关联子查询只能返回一个值。可以将多个列封装到复合类型中。但是要以后分解它,Postgres需要一个众所周知的复合类型。只有提供列定义列表才能分解匿名记录。
-
Use a registered type like the row type of an existing table, or create a type. Register a composite type explicitly (and permanently) with
CREATE TYPE
, or create a temporary table (dropped automatically at end of session) to provide a row type temporarily. Cast to that type:(aggr_date, running_total)::combo
使用已注册的类型,如现有表的行类型,或创建类型。使用CREATE类型显式地(和永久地)注册一个复合类型,或者创建一个临时表(在会话结束时自动删除),以临时提供一个行类型。转换为该类型:(aggr_date, running_total)::组合。
-
Finally, we do not want to decompose
combo
on the same query level. Due to a weakness in the query planner this would evaluate the subquery once for each column (up to Postgres 9.6 - improvements are planned for Postgres 10). Instead, make it a subquery and decompose in the outer query.最后,我们不希望在相同的查询级别上分解组合。由于查询计划器的弱点,这将对每个列计算一次子查询(直到Postgres 9.6 -计划对Postgres 10进行改进)。相反,将它设置为子查询并在外部查询中分解。
Related:
相关:
- Get values from first and last row per group
- 获取每个组的第一行和最后一行的值
SQL Fiddle demonstrating all four queries.
With a big test for 1k users and 100k log entries.

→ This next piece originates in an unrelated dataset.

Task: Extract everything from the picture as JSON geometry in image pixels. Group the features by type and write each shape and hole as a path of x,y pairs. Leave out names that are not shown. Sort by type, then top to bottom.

SQL小提琴演示了所有四个查询。对1k用户和100k日志条目进行了大型测试。
#2
4
Perhaps a different index on the table would help. Try this one: user_msg_log(user_id, aggr_date)

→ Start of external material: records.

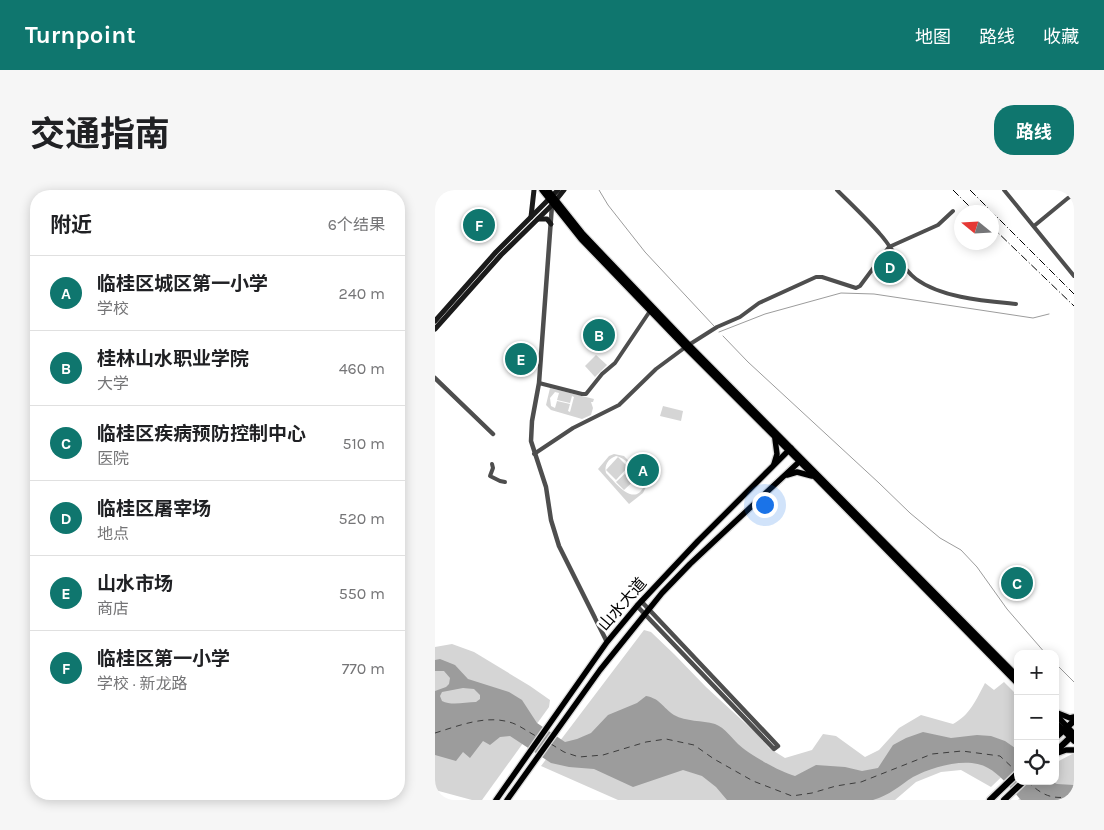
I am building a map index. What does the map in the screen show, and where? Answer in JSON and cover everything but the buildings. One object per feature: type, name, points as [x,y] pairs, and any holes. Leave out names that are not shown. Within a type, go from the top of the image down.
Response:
[{"type":"highway","points":[[1059,735],[1074,721]]},
{"type":"highway","points":[[1059,749],[1073,736]]},
{"type":"highway","points":[[990,800],[1014,777]]},
{"type":"highway","points":[[1004,800],[1020,785]]},
{"type":"main road","points":[[531,217],[534,190]]},
{"type":"main road","points":[[542,190],[774,437],[791,449]]},
{"type":"main road","points":[[548,190],[552,200],[581,239],[1014,673]]},
{"type":"main road","points":[[435,329],[501,255],[537,220],[558,190]]},
{"type":"main road","points":[[435,321],[494,254],[531,217],[564,190]]},
{"type":"main road","points":[[537,220],[547,219],[551,224]]},
{"type":"main road","points":[[773,466],[777,454],[774,437]]},
{"type":"main road","name":"山水大道","points":[[497,800],[607,642],[639,604],[698,541],[791,449]]},
{"type":"main road","points":[[801,460],[814,476],[1014,680]]},
{"type":"main road","name":"山水大道","points":[[507,800],[600,670],[647,612],[690,564],[801,460]]},
{"type":"main road","points":[[783,477],[797,472],[814,476]]},
{"type":"main road","points":[[1059,714],[1069,718],[1074,716]]},
{"type":"main road","points":[[1059,719],[1073,736]]},
{"type":"main road","points":[[1059,725],[1066,729]]},
{"type":"main road","points":[[1059,752],[1074,750]]},
{"type":"street","points":[[837,190],[881,234],[914,278],[936,289],[975,300],[1017,304]]},
{"type":"street","points":[[1005,190],[1074,276]]},
{"type":"street","points":[[1033,226],[1074,195]]},
{"type":"street","points":[[552,200],[539,383],[532,421],[531,441],[546,487],[551,520],[559,546],[607,642]]},
{"type":"street","points":[[534,454],[573,428],[619,405],[656,369],[718,326],[740,318],[759,303],[812,278],[822,277],[856,288],[860,286],[889,247],[938,225],[953,211]]},
{"type":"street","points":[[539,383],[586,394],[602,374],[615,363],[651,311]]},
{"type":"street","points":[[435,378],[493,434]]},
{"type":"street","points":[[492,464],[493,468],[490,476],[505,482]]},
{"type":"street","points":[[639,604],[647,612],[778,746],[774,749],[647,612]]},
{"type":"shaded area","points":[[596,355],[607,365],[595,377],[585,366]]},
{"type":"shaded area","points":[[550,388],[594,399],[591,402],[593,408],[591,415],[582,419],[551,410],[546,405]],"holes":[[[555,392],[559,393],[557,400],[570,403],[572,396],[574,397],[570,412],[568,411],[570,404],[557,401],[555,408],[551,406],[550,398]]]},
{"type":"shaded area","points":[[663,406],[683,411],[681,421],[660,416]]},
{"type":"shaded area","points":[[614,454],[624,456],[646,479],[647,485],[643,493],[629,504],[598,469],[609,456]],"holes":[[[616,456],[633,468],[643,482],[644,486],[635,495],[619,487],[606,473],[606,465],[609,461]]]},
{"type":"shaded area","points":[[618,457],[628,467],[616,480],[606,470]]},
{"type":"shaded area","points":[[631,468],[639,476],[624,490],[616,482]]},
{"type":"shaded area","points":[[644,630],[651,632],[757,734],[769,748],[785,758],[812,750],[823,734],[836,736],[865,757],[879,750],[899,728],[921,715],[953,724],[968,712],[985,683],[994,690],[1004,682],[1014,692],[1014,765],[991,787],[961,770],[941,772],[916,782],[895,800],[618,800],[541,766]]},
{"type":"shaded area","points":[[452,644],[474,652],[550,700],[549,707],[482,800],[472,800],[435,790],[435,647]]},
{"type":"shaded area","points":[[440,659],[455,665],[468,679],[509,692],[522,700],[537,723],[565,742],[591,733],[608,715],[637,703],[646,696],[651,697],[674,715],[719,726],[750,753],[774,767],[795,776],[816,765],[845,767],[862,771],[878,768],[893,745],[923,732],[951,738],[977,735],[991,736],[1005,741],[1014,747],[1014,785],[1074,785],[1074,800],[1021,800],[1006,782],[993,771],[971,763],[950,764],[930,770],[913,777],[889,793],[873,800],[727,800],[716,787],[702,776],[683,770],[633,787],[594,769],[551,763],[510,736],[500,737],[490,745],[483,741],[470,758],[463,752],[456,761],[435,755],[435,691],[446,687],[449,684],[450,678],[444,671],[435,671],[435,660]],"holes":[[[463,688],[474,689],[480,695],[480,699],[476,702],[459,703],[442,701],[440,696],[442,692]]]},
{"type":"shaded area","points":[[1074,753],[1074,800],[1018,800],[1033,785],[1059,785],[1059,761]]},
{"type":"waterway","points":[[599,190],[608,205],[645,252],[714,326]]},
{"type":"waterway","points":[[719,332],[765,314],[841,293],[874,294],[1033,318],[1049,314]]},
{"type":"waterway","points":[[723,336],[748,362],[910,513],[940,538],[961,550],[977,567],[1007,609],[1043,650]]},
{"type":"waterway","points":[[1059,667],[1074,682]]},
{"type":"ferry route","points":[[435,733],[472,722],[500,720],[519,726],[536,736]]},
{"type":"ferry route","points":[[551,744],[564,752],[579,757],[603,755],[646,742],[666,739],[694,745],[714,759],[753,781],[792,796],[861,782],[932,754],[962,751],[1000,756],[1014,769]]},
{"type":"ferry route","points":[[1032,785],[1048,796],[1074,796]]},
{"type":"railway","points":[[953,190],[968,205]]},
{"type":"railway","points":[[970,190],[1074,294]]},
{"type":"railway","points":[[999,234],[1074,306]]},
{"type":"place","name":"临桂区第一小学","points":[[479,225]]},
{"type":"place","name":"临桂区屠宰场","points":[[890,267]]},
{"type":"place","name":"桂林山水职业学院","points":[[599,335]]},
{"type":"place","name":"山水市场","points":[[521,359]]},
{"type":"place","name":"临桂区城区第一小学","points":[[643,470]]},
{"type":"place","name":"临桂区疾病预防控制中心","points":[[1017,583]]}]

. I am not positive that Postgres will make optimal use with distinct on
.
也许桌上的一个不同的指数会有所帮助。试试这个:user_msg_log(user_id, aggr_date)。我不认为Postgres会以独特的方式发挥最佳作用。

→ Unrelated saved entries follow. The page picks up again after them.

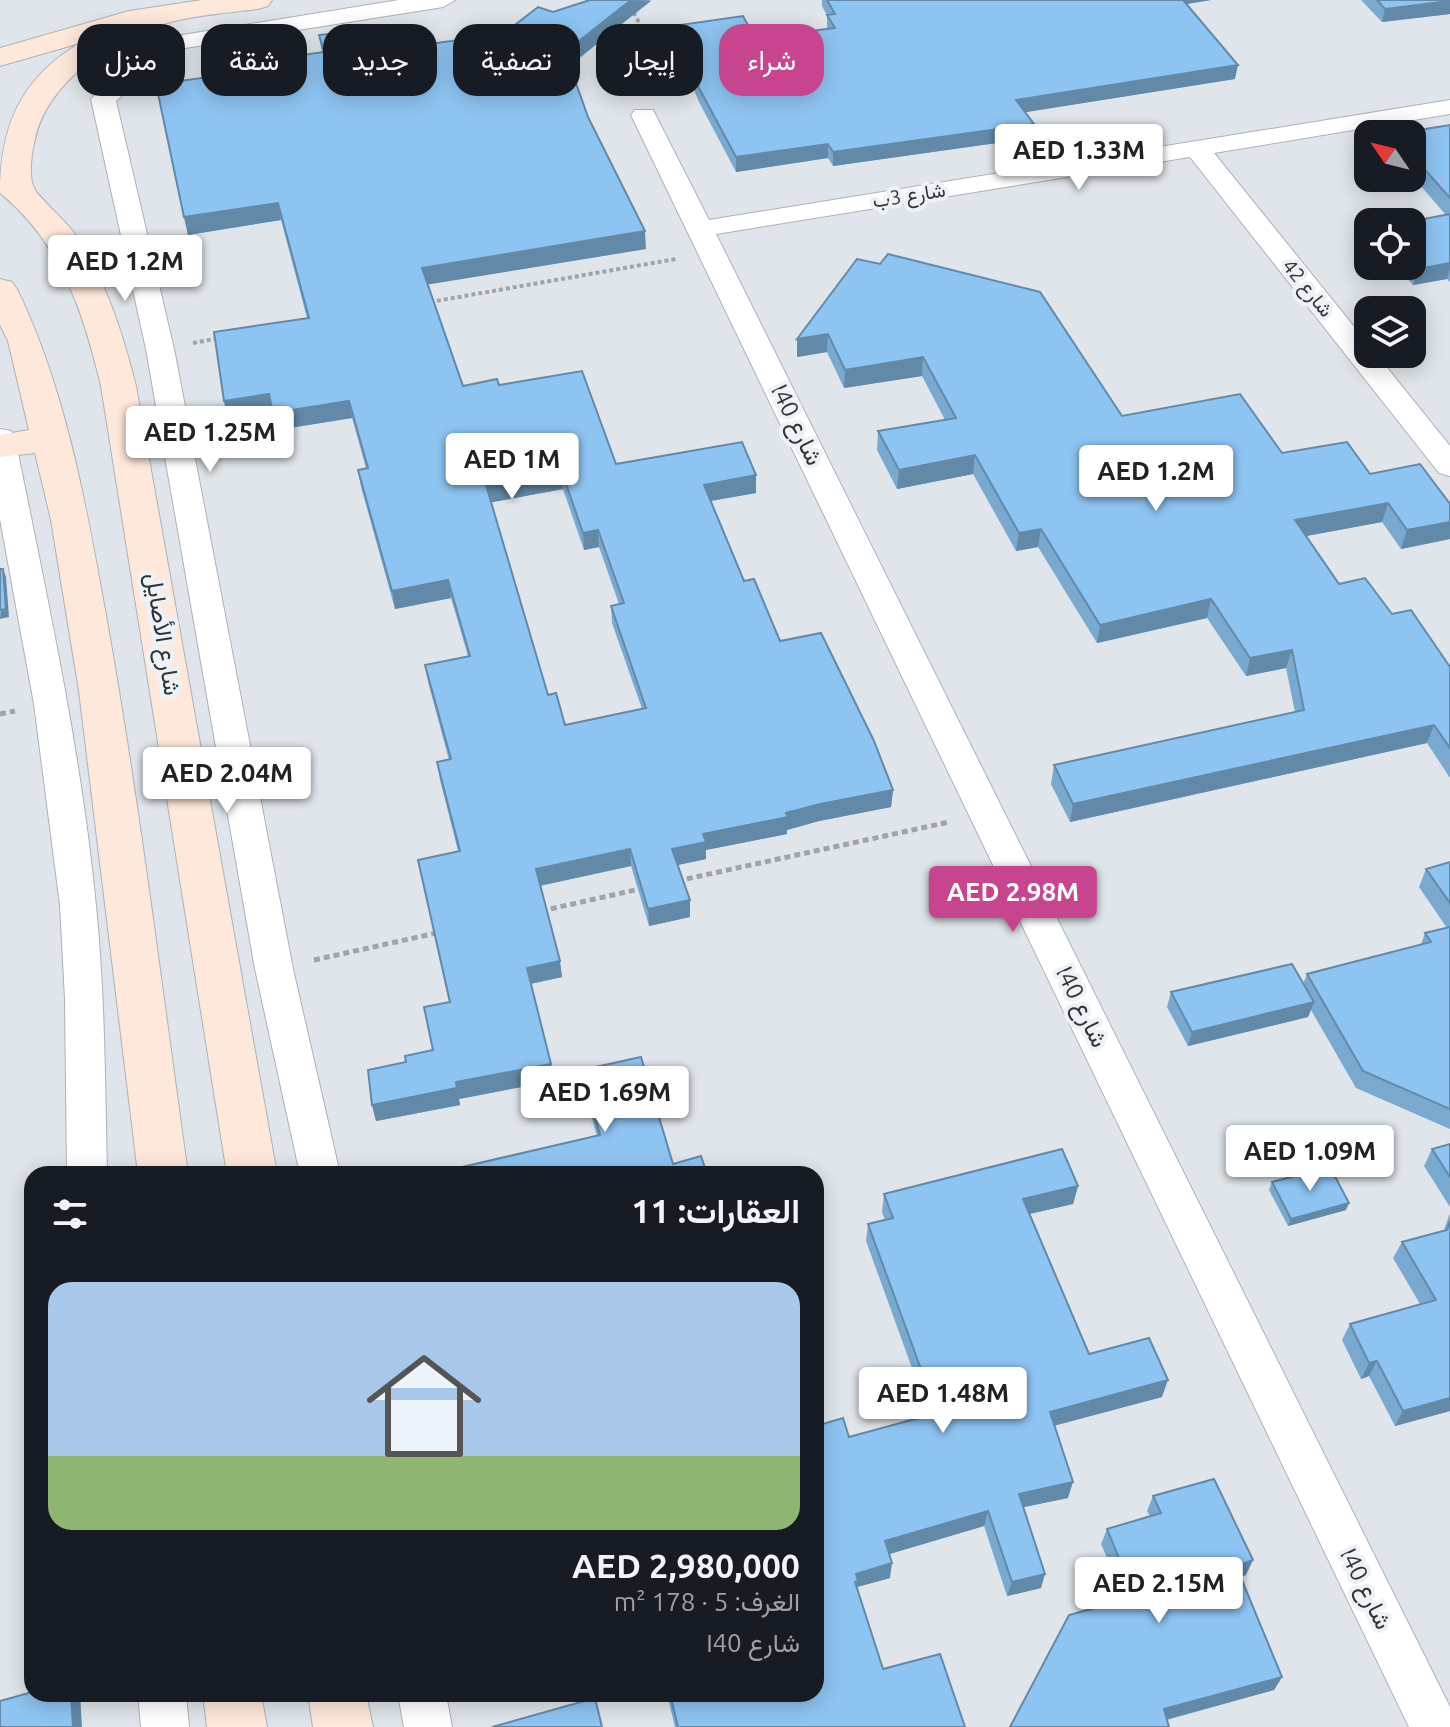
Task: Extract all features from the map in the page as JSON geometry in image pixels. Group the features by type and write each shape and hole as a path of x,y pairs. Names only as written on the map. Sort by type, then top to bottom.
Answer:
{"street":[{"path":"0,31 105,0"},
{"path":"0,57 89,29 169,12 258,0"},
{"path":"318,1166 274,969 160,349 103,99 120,84 131,65 172,43 443,0"},
{"path":"6,192 6,129 21,96 41,77 87,47 169,12"},
{"name":"شارع 3ب","path":"706,241 1196,148 1450,107"},
{"name":"شارع 40ا","path":"644,115 1434,1727"},
{"name":"شارع 42","path":"1196,148 1450,466"},
{"name":"شارع الأصايل","path":"6,192 56,227 83,270 114,358 135,467 251,1166"},
{"path":"0,289 25,341 70,520 99,691 162,1166"},
{"path":"49,439 1,442 51,704 78,905 84,999 87,1166"},
{"path":"163,1702 165,1727"},
{"path":"233,1702 237,1727"},
{"path":"338,1702 343,1727"},
{"path":"423,1702 428,1727"}],"path":[{"path":"627,0 640,24"},
{"path":"421,303 706,241"},
{"path":"160,349 221,338"},
{"path":"662,884 988,814"},
{"path":"538,911 646,888"},
{"path":"274,969 445,931"}],"building":[{"path":"590,0 631,0 601,24 596,24 596,28 580,40 580,24 516,24 538,7 553,12"},
{"path":"827,0 1183,0 1238,65 1016,100 1034,124 833,152 828,144 736,157 703,95 703,24 687,24 743,16 747,24 719,24 719,96 824,96 824,29 835,28 827,15 835,14"},
{"path":"1377,0 1450,0 1450,1 1385,9"},
{"path":"453,41 453,96 580,94 588,117 645,231 422,268 463,386 497,379 499,385 582,371 616,464 742,442 756,475 704,485 744,581 754,579 780,641 821,633 874,741 893,790 820,804 786,813 788,817 703,834 706,842 672,849 690,900 648,909 630,849 536,869 560,961 527,968 551,1064 456,1082 457,1088 372,1105 368,1070 406,1062 405,1056 433,1050 424,1007 450,1002 418,860 460,851 437,762 451,759 425,665 470,656 448,580 392,591 358,470 368,468 349,401 273,413 269,394 224,401 214,332 309,318 278,203 184,217 159,96 185,96 185,80 201,78 201,96 307,96 307,54 323,52 323,96 437,96 437,43","holes":["562,472 583,533 598,530 624,603 611,606 646,708 565,725 556,693 548,695 486,485"]},
{"path":"1450,125 1450,198 1426,171 1426,129"},
{"path":"1450,214 1450,263 1426,268 1426,219"},
{"path":"888,254 1040,292 1122,416 1240,394 1282,453 1347,442 1370,474 1420,464 1450,504 1450,522 1407,530 1388,503 1295,520 1339,584 1365,578 1392,614 1411,610 1450,667 1450,748 1434,725 1073,804 1054,765 1304,710 1292,650 1250,658 1211,599 1100,625 1041,529 1019,533 975,455 899,470 878,431 956,418 923,357 845,370 828,334 797,339 857,259 880,264"},
{"path":"0,569 3,569 6,609 0,610"},
{"path":"1450,862 1450,903 1426,869"},
{"path":"1450,927 1450,1109 1363,1071 1307,974 1431,942 1425,933"},
{"path":"1292,964 1314,1002 1192,1032 1171,992"},
{"path":"641,1057 673,1164 701,1156 704,1166 466,1166 600,1135 582,1070"},
{"path":"1450,1144 1450,1177 1432,1149"},
{"path":"1062,1149 1078,1186 1023,1199 1089,1354 1149,1338 1168,1380 1050,1412 1073,1482 1019,1494 1045,1574 1012,1582 988,1511 885,1541 892,1563 856,1574 858,1581 855,1582 883,1669 940,1654 965,1727 678,1727 672,1702 824,1702 824,1424 843,1418 849,1437 937,1413 868,1224 893,1218 884,1194"},
{"path":"1330,1167 1349,1203 1291,1219 1272,1182"},
{"path":"1450,1221 1450,1398 1403,1411 1377,1361 1369,1363 1350,1324 1436,1300 1402,1242 1447,1230"},
{"path":"1214,1479 1253,1560 1236,1566 1282,1677 1164,1709 1169,1727 1010,1727 1069,1615 1135,1597 1107,1529 1161,1513 1153,1496"},
{"path":"24,1694 24,1702 71,1702 73,1727 0,1727 0,1701"},
{"path":"581,1702 596,1702 602,1727 492,1727"}]}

So, I would stick with that index and try this version:
所以,我还是用那个索引试试这个版本:
select *
from user_msg_log uml
where not exists (select 1
from user_msg_log uml2
where uml2.user_id = u.user_id and
uml2.aggr_date <= :mydate and
uml2.aggr_date > uml.aggr_date
);
This should replace the sorting/grouping with index look ups. It might be faster.
这将用索引查找取代排序/分组。可能会更快。
#3
2
This is not a standalone answer but rather a comment to @Erwin's answer. For 2a, the lateral join example, the query can be improved by sorting the users
table to exploit the locality of the index on user_msg_log
.
这不是一个独立的答案,而是对@Erwin的答案的评论。对于2a(横向连接示例),可以通过对users表进行排序以利用user_msg_log上索引的位置来改进查询。
SELECT u.user_id, l.aggr_date, l.running_total
FROM (SELECT user_id FROM users ORDER BY user_id) u,
LATERAL (SELECT aggr_date, running_total
FROM user_msg_log
WHERE user_id = u.user_id -- lateral reference
AND aggr_date <= :mydate
ORDER BY aggr_date DESC NULLS LAST
LIMIT 1) l;
The rationale is that index lookup is expensive if user_id
values are random. By sorting out user_id
first, the subsequent lateral join would be like a simple scan on the index of user_msg_log
. Even though both query plans look alike, the running time would differ much especially for large tables.
其基本原理是,如果user_id值是随机的,那么索引查找的开销就很大。通过首先对user_id进行排序,后续的横向连接将类似于对user_msg_log索引的简单扫描。尽管这两个查询计划看起来很相似,但是运行时间会有很大的不同,特别是对于大型表。
The cost of the sorting is minimal especially if there is an index on the user_id
field.
排序的代价是最小的,特别是如果user_id字段上有一个索引。